Ship-tracking websites showed the Grace 1, which has been renamed Adrian Darya 1, had changed its destination from Iskenderun in Turkey to unlisted, and was hovering about 90 kilometres west of the Syrian cities of Tartus and Baniyas, which is home to an oil refinery, on Sunday afternoon.

The tanker changed course and destination several times after being released from detention in Gibraltar on August 18. It was seized by British troops on July 4 on suspicion of carrying oil to Syria in violation of EU sanctions and was freed after Iran gave an undertaking that its cargo was not bound for Syria, according to Gibraltar authorities. Iran denies giving such an assurance.

The tanker saga comes as tension remains high between the United States and Iran over its unravelling nuclear deal with world powers. Tehran is set to send a deputy foreign minister and a team of economists to Paris on Monday for talks on ways to salvage the accord after a phone call between Iranian President Hassan Rouhani and French President Emmanuel Macron.

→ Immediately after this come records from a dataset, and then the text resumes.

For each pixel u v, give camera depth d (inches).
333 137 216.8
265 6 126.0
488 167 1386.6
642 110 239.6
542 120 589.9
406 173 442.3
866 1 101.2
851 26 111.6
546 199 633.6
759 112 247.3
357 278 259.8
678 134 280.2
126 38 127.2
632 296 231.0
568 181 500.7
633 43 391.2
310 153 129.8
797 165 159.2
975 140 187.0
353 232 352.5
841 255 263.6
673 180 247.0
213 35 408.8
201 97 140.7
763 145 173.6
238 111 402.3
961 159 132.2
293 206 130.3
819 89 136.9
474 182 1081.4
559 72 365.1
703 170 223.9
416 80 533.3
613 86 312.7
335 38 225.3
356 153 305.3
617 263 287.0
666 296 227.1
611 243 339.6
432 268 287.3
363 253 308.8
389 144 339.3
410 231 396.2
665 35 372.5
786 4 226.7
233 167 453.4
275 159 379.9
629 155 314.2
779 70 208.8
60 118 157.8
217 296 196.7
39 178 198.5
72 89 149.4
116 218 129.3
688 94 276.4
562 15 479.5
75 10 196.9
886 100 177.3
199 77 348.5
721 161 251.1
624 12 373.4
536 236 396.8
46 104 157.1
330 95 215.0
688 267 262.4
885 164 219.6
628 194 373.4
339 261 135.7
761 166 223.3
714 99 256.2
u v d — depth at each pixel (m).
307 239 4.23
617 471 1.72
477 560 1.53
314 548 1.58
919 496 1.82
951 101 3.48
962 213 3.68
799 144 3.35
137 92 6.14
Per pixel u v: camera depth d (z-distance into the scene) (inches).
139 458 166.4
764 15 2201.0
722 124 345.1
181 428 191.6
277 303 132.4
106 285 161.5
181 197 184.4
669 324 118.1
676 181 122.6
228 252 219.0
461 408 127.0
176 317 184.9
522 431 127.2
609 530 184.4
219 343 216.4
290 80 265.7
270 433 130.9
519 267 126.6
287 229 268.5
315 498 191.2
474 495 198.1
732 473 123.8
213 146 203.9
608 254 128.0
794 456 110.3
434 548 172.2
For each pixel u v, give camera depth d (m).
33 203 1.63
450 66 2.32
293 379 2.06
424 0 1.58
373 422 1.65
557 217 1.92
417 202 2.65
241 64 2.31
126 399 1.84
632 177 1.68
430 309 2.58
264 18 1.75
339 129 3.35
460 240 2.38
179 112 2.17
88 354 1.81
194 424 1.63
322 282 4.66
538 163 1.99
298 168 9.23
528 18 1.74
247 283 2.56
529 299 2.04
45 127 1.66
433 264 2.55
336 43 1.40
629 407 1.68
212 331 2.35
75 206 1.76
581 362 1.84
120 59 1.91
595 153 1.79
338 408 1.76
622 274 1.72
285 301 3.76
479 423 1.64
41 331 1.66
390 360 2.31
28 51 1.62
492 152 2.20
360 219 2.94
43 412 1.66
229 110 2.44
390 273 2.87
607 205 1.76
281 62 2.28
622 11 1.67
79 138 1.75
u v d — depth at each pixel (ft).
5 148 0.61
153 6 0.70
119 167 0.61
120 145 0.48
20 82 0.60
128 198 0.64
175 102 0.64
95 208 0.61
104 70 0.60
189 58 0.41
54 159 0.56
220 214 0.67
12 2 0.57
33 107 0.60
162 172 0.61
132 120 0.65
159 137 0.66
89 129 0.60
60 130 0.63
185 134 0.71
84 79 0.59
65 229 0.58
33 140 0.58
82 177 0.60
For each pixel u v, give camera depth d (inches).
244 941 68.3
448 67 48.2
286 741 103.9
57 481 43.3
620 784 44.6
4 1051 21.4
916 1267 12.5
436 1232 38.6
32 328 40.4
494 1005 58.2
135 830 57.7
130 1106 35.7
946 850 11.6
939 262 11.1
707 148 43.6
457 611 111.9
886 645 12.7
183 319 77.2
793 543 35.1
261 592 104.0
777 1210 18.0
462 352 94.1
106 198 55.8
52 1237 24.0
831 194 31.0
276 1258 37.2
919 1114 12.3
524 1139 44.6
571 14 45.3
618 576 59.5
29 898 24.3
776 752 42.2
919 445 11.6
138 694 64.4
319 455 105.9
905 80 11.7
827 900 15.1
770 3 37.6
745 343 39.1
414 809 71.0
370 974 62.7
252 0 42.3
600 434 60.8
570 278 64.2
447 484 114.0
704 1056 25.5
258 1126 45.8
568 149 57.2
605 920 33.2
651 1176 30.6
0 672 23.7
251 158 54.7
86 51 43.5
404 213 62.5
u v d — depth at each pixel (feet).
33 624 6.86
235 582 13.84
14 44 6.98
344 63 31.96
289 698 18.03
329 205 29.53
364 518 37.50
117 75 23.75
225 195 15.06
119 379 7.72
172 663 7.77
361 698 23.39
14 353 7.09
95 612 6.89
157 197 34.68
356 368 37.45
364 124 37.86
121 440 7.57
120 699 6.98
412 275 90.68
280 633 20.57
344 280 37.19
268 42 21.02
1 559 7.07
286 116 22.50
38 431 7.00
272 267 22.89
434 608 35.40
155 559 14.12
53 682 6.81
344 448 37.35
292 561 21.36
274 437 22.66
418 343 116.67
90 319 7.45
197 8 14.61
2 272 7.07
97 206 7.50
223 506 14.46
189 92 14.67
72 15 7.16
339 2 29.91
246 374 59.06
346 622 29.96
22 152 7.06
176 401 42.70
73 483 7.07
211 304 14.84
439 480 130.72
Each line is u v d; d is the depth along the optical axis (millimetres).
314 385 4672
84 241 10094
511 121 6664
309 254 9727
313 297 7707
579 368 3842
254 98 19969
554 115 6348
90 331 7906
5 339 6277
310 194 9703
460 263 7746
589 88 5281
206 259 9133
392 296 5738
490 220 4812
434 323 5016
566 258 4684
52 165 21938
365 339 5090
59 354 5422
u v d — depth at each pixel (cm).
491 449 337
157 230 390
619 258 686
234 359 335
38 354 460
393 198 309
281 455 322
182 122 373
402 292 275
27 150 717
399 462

US Secretary of State Mike Pompeo said on Saturday that the ship was believed to be bound for Syria

“We have reliable information that the tanker is under way and headed to Tartus, Syria,” Mr Pompeo wrote on Twitter. “I hope it changes course.”

Syrian President Bashar Al Assad’s adviser Bouthaina Shaaban separately told the Lebanon-based Al Mayadeen TV that Damascus is trying to get oil that its people need “but authorities don’t know where the Iranian tanker is heading”.

The Grace 1 had listed its destination as Greece after leaving Gibraltar but changed this to Mersin in Turkey after the US warned of action against any country that assisted the ship, which it had tried to impound before it left Gibraltar.

Iran said last Monday that the tanker's cargo, estimated to be worth $130 million (Dh477m), had been sold to an unnamed buyer. Anyone buying Iranian crude oil would be subject to US sanctions
The Grace 1 changed its destination to the Turkish city of Iskenderun on Saturday, after the US sanctioned the ship and its captain, but Turkey's Foreign Minister Mevlut Cavusoglu said it was heading to Lebanon. Lebanese officials said they had no knowledge of the Grace 1 being bound for the country.

Iran is pressuring European signatories to the nuclear deal to help it circumvent stringent US sanctions imposed after President Donald Trump pull out of the accord in May last year. Iran has committed incremental breaches on limitations placed on its nuclear programme under the accord and is set to raise its enrichment levels further this week if the European signatories – France, Britain and Germany – cannot offer substantial relief from the US sanctions.

The stand-off has raised fears of a new conflict in the Gulf region, with unclaimed attacks on several oil tankers that the US has blamed on Iran, and Iran shooting down a US surveillance drone.

On Sunday, Iran unveiled a jet-propelled drone that it said was capable of finding and attacking targets far from the country's borders with precision.

Dubbed the "Kian", the unmanned aerial vehicle was designed, produced and tested by experts of the air defence force within about a year, said the head of the force, Brigadier General Alireza Sabahifard.

The drone comes in two models capable of "surveillance and reconnaissance missions and continuous flight for precision missions", state news agency IRNA quoted him as saying.

"This drone can undertake any drone missions we entrust it with ... it can fly more than 1,000 kilometres and find its target with precision," he said.

The newly launched UAV can carry different munitions and can climb to an altitude of 5,000 metres, according to state television.